PROJECT SUMMARY/ABSTRACT With the increasing prevalence of obesity in the USA, diabetes mellitus is a growing concern. Most diabetic patients will die from a thrombotic vascular event (heart attack or stroke) where the effects of oxidative stress on platelets, arising from major metabolic disturbances such has hyperglycemia, play a major role. How oxidative stress directly leads to platelet dysfunction is currently an intense area of investigation. We have recently performed rigorous proteomic and metabolomic profiling in diabetic versus healthy platelets and identified specific oxidized methionine modifications in key mitochondrial metabolic proteins, that may be the source for some of the major cellular metabolic disturbances (defects in mitophagy and lipid beta- oxidation) associated with diabetic platelets. Moreover, MsrB2, an understudied mitochondrial matrix enzyme, can reverse these oxidative-stress induced methionine oxidative changes, protecting platelets. Based upon our Preliminary Studies we hypothesize that DM associated oxidative stress modifies key proteins involved in essential cellular biological and biochemical processes; mitochondria specific MsrB2 may play a critical role in reversing such potentially harmful changes, thus protecting DM patients from thrombovascular events. In addressing our hypothesis, we present three Specific Aims. Specific Aim #1 will be to assess the effects of oxidative stress on Parkin and the recently described platelet mitophagy protective process. Specific Aim #2 will be to determine whether methionine modification of HADHA, a key component of the mitochondrial trifunctional protein, perturbs mitochondrial beta-oxidation. The third Specific Aim addresses whether MsrB2 plays a role in rectifying these disturbances, in addition to possible other anti-oxidant avenues for therapy. Our team of internationally recognized experts in the areas of diabetes mellitus, platelet biology, mitochondrial biology and metabolism, will in the short term decipher important new mechanisms regulating mitochondrial dysfunction and apoptosis in diabetes mellitus. In the long term, we will have identified new targets for novel therapy against platelet mediated adverse cardiovascular events in diabetes mellitus.

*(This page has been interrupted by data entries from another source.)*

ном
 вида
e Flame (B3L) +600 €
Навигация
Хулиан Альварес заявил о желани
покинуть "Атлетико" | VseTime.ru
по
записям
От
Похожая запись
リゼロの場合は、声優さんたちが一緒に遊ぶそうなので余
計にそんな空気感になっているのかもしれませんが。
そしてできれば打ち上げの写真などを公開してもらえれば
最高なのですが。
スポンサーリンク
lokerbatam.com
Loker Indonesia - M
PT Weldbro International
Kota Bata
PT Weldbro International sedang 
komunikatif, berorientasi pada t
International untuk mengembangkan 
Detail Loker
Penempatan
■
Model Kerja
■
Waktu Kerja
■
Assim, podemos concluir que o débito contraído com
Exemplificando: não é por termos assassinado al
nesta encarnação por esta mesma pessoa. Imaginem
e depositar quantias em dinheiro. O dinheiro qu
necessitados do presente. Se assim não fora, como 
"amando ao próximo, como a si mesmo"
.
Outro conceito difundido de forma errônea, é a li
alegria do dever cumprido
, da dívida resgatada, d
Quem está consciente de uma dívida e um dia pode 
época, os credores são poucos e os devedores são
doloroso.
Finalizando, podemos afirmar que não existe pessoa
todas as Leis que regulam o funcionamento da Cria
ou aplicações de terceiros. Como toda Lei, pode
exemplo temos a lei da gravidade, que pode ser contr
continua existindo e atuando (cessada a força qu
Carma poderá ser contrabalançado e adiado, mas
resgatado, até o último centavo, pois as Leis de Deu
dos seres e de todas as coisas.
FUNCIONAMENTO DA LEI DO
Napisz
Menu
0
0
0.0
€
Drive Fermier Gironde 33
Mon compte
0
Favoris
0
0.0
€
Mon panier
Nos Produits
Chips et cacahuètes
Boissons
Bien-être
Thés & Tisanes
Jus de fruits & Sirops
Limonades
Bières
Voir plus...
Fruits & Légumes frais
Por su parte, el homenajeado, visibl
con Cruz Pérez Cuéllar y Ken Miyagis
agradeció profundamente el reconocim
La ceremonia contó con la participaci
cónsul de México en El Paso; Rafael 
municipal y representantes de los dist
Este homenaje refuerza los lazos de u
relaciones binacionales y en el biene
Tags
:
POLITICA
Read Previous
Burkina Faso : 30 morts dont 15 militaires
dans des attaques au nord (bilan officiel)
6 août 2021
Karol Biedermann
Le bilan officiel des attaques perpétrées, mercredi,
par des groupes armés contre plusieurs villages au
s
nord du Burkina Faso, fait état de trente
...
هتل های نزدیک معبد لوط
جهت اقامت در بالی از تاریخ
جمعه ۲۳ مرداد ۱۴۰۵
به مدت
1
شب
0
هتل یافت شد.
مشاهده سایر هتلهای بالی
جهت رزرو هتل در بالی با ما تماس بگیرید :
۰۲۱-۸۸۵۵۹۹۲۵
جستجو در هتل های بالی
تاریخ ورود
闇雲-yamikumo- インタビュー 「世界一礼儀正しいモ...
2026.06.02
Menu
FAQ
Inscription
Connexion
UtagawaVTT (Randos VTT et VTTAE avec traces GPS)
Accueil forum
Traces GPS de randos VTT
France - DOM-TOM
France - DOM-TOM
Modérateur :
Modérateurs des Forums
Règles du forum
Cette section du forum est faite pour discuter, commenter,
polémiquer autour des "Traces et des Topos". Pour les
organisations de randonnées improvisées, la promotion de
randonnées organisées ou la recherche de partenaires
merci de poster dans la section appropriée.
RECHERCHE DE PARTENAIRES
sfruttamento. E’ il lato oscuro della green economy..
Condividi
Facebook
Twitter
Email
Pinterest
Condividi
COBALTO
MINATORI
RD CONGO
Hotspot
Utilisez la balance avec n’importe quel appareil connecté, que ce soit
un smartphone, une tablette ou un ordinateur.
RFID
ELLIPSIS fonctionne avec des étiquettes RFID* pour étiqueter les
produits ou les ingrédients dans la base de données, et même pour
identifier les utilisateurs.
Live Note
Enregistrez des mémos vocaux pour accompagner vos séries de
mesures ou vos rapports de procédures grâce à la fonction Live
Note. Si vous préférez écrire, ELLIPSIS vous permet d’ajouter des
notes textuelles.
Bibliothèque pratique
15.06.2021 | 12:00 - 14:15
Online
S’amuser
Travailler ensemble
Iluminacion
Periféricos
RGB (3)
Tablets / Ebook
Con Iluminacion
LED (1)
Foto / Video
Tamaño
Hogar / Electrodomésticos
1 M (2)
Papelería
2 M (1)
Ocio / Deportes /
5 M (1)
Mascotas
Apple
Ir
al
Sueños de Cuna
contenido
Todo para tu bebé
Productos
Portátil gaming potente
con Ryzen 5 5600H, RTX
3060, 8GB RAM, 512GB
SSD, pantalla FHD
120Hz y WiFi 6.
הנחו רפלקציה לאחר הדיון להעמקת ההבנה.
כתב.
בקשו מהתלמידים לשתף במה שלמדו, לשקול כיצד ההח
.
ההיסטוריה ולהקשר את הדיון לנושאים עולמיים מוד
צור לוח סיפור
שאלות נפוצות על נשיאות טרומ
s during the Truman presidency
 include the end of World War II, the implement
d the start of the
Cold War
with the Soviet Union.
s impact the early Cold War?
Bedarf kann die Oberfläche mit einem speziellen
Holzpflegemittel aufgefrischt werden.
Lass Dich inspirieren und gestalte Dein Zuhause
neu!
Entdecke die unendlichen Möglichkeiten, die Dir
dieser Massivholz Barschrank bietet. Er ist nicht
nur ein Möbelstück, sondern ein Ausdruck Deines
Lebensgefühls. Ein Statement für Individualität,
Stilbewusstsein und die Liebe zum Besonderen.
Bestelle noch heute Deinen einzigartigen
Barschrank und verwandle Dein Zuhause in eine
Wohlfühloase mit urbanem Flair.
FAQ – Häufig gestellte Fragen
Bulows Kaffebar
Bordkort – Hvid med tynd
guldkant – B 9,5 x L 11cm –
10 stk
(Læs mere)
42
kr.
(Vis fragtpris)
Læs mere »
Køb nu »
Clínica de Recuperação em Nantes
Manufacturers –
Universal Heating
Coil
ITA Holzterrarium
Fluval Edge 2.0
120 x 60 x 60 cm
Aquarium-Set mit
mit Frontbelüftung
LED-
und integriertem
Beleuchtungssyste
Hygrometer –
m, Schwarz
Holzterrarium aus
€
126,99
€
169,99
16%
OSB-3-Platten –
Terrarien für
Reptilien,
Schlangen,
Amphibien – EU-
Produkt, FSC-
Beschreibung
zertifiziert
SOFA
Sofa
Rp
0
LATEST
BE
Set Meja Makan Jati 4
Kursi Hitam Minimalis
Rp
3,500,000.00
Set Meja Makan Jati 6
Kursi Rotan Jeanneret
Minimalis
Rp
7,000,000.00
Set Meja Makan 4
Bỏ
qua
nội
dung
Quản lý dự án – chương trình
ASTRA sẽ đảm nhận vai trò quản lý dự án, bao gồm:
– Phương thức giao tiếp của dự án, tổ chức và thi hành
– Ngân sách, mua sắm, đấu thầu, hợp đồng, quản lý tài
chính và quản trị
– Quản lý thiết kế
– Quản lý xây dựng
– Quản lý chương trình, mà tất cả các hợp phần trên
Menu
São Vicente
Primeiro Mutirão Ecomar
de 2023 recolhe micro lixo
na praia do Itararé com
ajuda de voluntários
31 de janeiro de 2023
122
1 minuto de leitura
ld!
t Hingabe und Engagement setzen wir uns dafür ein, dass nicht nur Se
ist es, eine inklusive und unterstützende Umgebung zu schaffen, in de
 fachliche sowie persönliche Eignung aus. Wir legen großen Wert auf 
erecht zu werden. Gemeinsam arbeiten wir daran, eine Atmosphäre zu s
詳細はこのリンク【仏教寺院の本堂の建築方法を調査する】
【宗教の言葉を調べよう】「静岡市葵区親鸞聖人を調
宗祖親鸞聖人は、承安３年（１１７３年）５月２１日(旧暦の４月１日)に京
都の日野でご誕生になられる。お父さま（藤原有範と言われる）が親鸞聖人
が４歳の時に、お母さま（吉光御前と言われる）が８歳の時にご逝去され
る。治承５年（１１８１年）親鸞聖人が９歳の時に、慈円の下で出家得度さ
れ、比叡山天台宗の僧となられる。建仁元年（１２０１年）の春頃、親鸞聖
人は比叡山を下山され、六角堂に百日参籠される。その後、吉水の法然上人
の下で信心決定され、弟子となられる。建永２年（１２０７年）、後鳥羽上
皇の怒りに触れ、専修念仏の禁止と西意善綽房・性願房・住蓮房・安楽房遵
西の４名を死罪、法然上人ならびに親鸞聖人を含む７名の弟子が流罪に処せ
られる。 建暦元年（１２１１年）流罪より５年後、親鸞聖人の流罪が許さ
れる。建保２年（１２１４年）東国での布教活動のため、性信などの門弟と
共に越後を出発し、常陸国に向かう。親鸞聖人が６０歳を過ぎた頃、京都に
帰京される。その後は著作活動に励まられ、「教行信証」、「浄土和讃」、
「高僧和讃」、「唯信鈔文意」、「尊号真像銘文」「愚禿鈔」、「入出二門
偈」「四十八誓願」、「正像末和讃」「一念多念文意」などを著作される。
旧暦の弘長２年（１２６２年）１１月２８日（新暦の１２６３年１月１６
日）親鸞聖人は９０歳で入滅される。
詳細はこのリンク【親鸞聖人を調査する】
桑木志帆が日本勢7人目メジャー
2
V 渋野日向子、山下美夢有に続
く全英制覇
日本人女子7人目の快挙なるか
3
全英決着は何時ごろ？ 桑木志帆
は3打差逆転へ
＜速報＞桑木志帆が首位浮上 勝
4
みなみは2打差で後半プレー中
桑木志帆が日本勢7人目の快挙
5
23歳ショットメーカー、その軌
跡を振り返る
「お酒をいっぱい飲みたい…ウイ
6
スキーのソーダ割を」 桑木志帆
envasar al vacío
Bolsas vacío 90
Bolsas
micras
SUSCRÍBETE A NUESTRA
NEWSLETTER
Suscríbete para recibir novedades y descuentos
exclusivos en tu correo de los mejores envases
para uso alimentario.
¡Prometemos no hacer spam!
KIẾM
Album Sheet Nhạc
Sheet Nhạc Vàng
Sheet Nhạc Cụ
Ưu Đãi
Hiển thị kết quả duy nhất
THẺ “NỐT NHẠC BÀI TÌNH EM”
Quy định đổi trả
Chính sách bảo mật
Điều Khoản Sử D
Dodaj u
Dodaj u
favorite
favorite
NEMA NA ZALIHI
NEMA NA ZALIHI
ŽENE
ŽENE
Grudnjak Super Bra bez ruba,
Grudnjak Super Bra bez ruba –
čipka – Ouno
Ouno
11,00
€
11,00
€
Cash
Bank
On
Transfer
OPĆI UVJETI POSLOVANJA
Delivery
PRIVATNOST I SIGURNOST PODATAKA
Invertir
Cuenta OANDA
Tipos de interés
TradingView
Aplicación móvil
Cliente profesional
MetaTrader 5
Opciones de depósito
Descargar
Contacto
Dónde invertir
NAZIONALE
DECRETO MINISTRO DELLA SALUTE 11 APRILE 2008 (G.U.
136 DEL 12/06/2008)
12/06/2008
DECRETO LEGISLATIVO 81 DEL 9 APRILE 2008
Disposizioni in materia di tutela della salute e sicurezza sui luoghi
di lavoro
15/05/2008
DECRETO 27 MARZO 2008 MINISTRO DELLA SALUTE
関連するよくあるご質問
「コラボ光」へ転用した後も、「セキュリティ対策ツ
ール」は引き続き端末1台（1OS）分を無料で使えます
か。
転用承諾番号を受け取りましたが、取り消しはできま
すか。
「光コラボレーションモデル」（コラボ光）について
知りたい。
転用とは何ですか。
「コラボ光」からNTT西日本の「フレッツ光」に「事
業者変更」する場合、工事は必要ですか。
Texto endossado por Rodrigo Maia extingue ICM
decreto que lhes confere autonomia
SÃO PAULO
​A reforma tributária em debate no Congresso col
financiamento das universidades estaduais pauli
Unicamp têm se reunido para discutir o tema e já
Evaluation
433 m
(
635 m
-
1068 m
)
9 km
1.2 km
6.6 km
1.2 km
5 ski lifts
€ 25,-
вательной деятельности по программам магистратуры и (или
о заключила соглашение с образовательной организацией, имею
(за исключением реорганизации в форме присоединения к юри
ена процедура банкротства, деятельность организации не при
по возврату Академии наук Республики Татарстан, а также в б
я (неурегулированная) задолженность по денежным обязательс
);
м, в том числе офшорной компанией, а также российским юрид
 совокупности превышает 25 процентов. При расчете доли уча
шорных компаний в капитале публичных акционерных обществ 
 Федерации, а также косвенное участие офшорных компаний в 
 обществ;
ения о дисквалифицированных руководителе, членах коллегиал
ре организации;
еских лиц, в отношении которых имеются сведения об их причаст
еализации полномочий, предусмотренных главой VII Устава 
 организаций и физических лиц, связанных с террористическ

项目概要/摘要 随着美国肥胖症患病率的不断上升，糖尿病越来越受到人们的关注。大多数糖尿病患者 患者将死于血栓性血管事件（心脏病发作或中风），其中氧化作用的影响 由高血糖等主要代谢紊乱引起的血小板压力起着重要作用。 氧化应激如何直接导致血小板功能障碍是目前研究的热点领域。我们 最近对糖尿病与健康血小板进行了严格的蛋白质组学和代谢组学分析 并确定了关键线粒体代谢蛋白中特定的氧化蛋氨酸修饰，这可能 是一些主要细胞代谢紊乱（线粒体自噬和脂质β-缺陷）的根源 氧化）与糖尿病血小板有关。此外，MsrB2，一种正在研究的线粒体基质 酶，可以逆转这些氧化应激引起的蛋氨酸氧化变化，保护血小板。 根据我们的初步研究，我们假设 DM 相关的氧化应激改变了关键 参与重要细胞生物学和生化过程的蛋白质；线粒体特异性 MsrB2 可能在扭转这种潜在有害变化方面发挥关键作用，从而保护糖尿病患者免受 血栓血管事件。在解决我们的假设时，我们提出了三个具体目标。具体目标#1 将 评估氧化应激对 Parkin 和最近描述的血小板线粒体自噬的影响 保护过程。具体目标#2 是确定 HADHA 是否受到蛋氨酸修饰，这是一个关键 线粒体三功能蛋白的组成部分，扰乱线粒体β-氧化。第三个 具体目标除了可能的解决方案之外，还解决了 MsrB2 是否在纠正这些干扰方面发挥作用。 其他抗氧化治疗途径。我们的团队由以下领域的国际公认专家组成 糖尿病、血小板生物学、线粒体生物学和代谢，将在短期内破译 调节糖尿病线粒体功能障碍和细胞凋亡的重要新机制。在 从长远来看，我们将确定针对血小板介导的不良反应的新疗法的新靶点 糖尿病中的心血管事件。